Start of Block

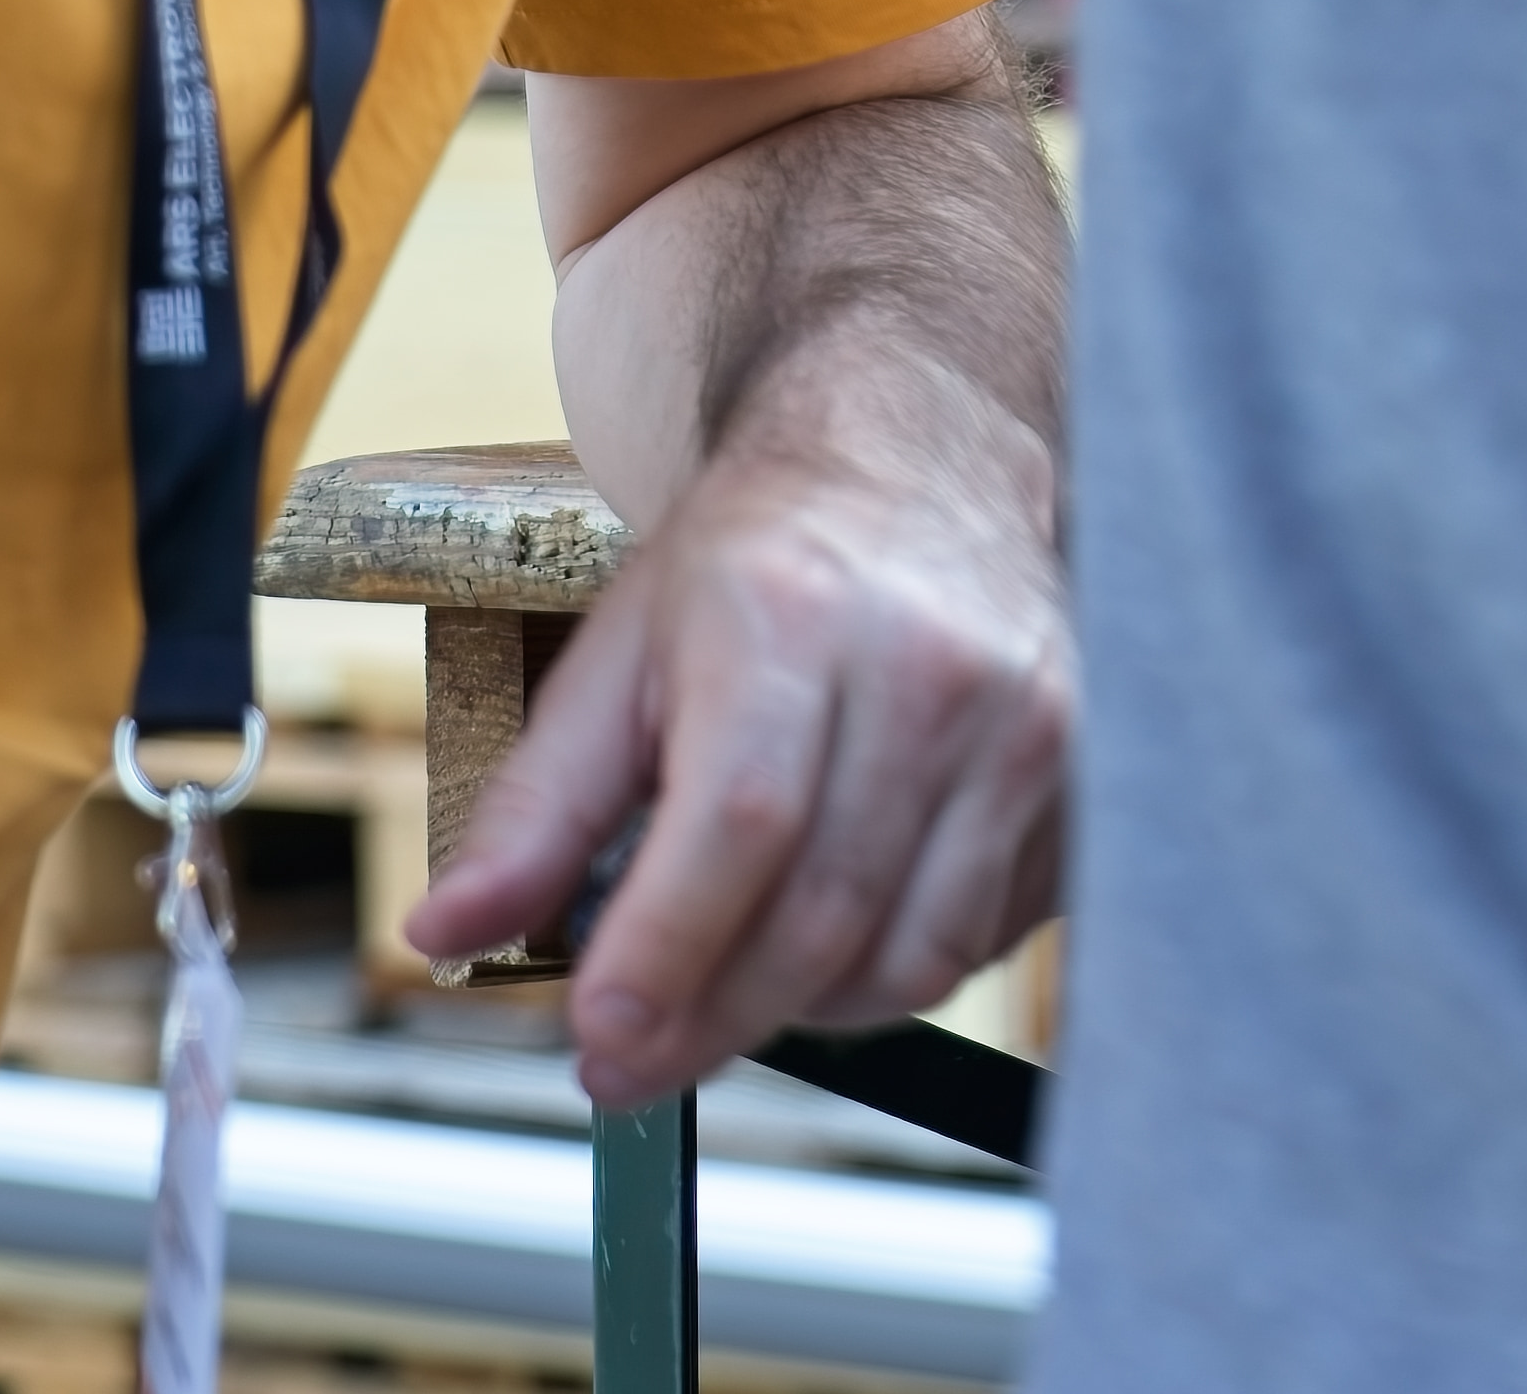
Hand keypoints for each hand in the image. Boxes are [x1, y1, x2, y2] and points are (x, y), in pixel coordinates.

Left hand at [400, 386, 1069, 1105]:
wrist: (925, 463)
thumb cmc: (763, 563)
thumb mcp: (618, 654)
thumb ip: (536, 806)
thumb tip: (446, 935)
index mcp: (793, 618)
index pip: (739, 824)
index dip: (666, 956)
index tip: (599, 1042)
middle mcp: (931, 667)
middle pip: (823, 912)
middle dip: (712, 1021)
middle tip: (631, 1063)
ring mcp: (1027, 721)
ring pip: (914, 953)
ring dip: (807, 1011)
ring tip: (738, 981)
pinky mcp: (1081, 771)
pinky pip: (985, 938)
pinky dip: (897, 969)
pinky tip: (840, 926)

End of Block

--- TASK ---
Every line in the data above that contains "thumb" needs to be copied.

--- RESULT BELOW ---
thumb cmc: (763, 563)
thumb mcp: (618, 654)
thumb ip: (536, 806)
thumb tip: (446, 935)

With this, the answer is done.